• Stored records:
════════════════════

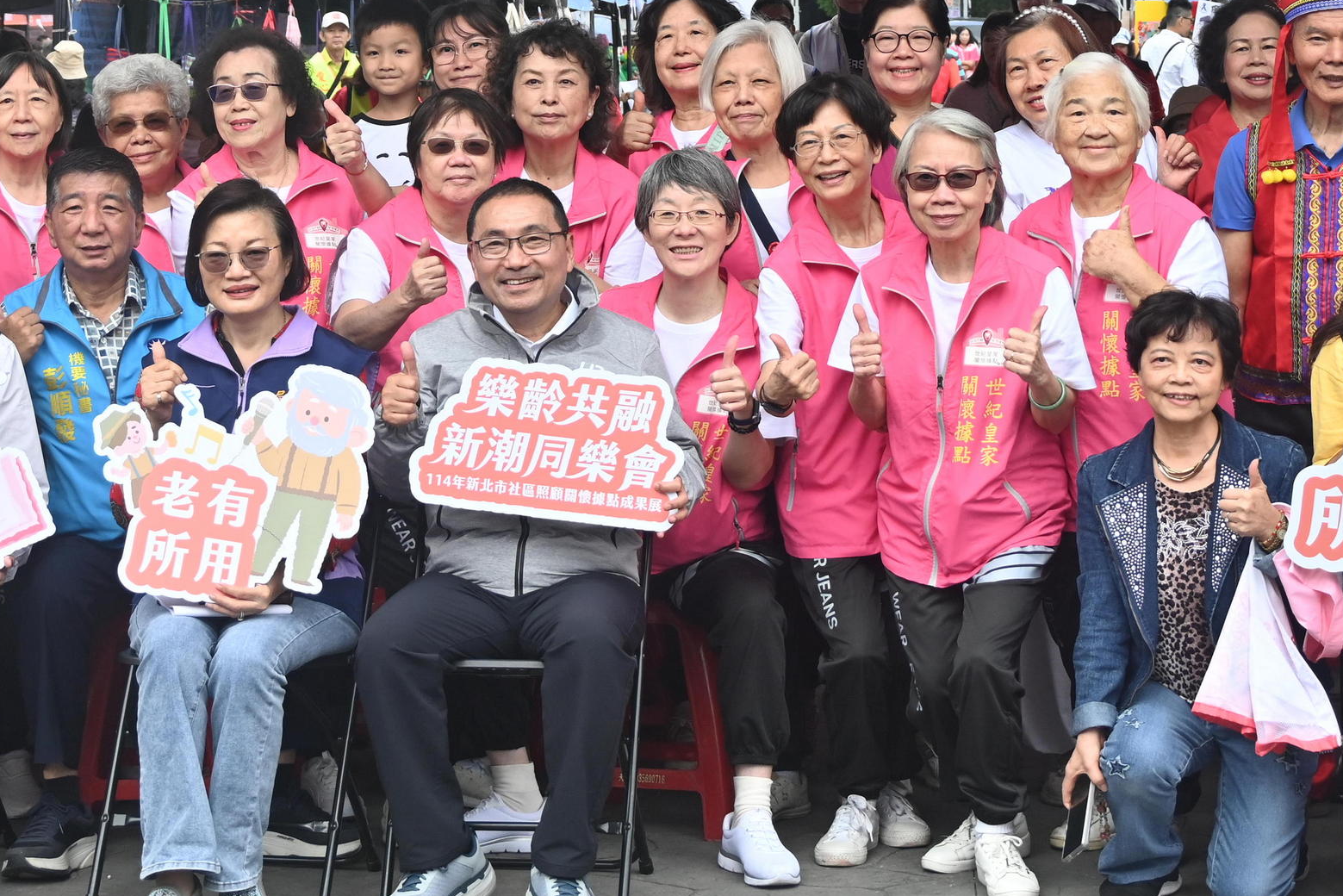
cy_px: 77
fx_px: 3768
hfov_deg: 20.2
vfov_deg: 13.4
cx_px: 629
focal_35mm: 101
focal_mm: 35
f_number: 5.6
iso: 220
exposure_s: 1/250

════════════════════

Every record gets retyped exactly; no picture goes into the copy.

cy_px: 77
fx_px: 3768
hfov_deg: 20.2
vfov_deg: 13.4
cx_px: 629
focal_35mm: 101
focal_mm: 35
f_number: 5.6
iso: 220
exposure_s: 1/250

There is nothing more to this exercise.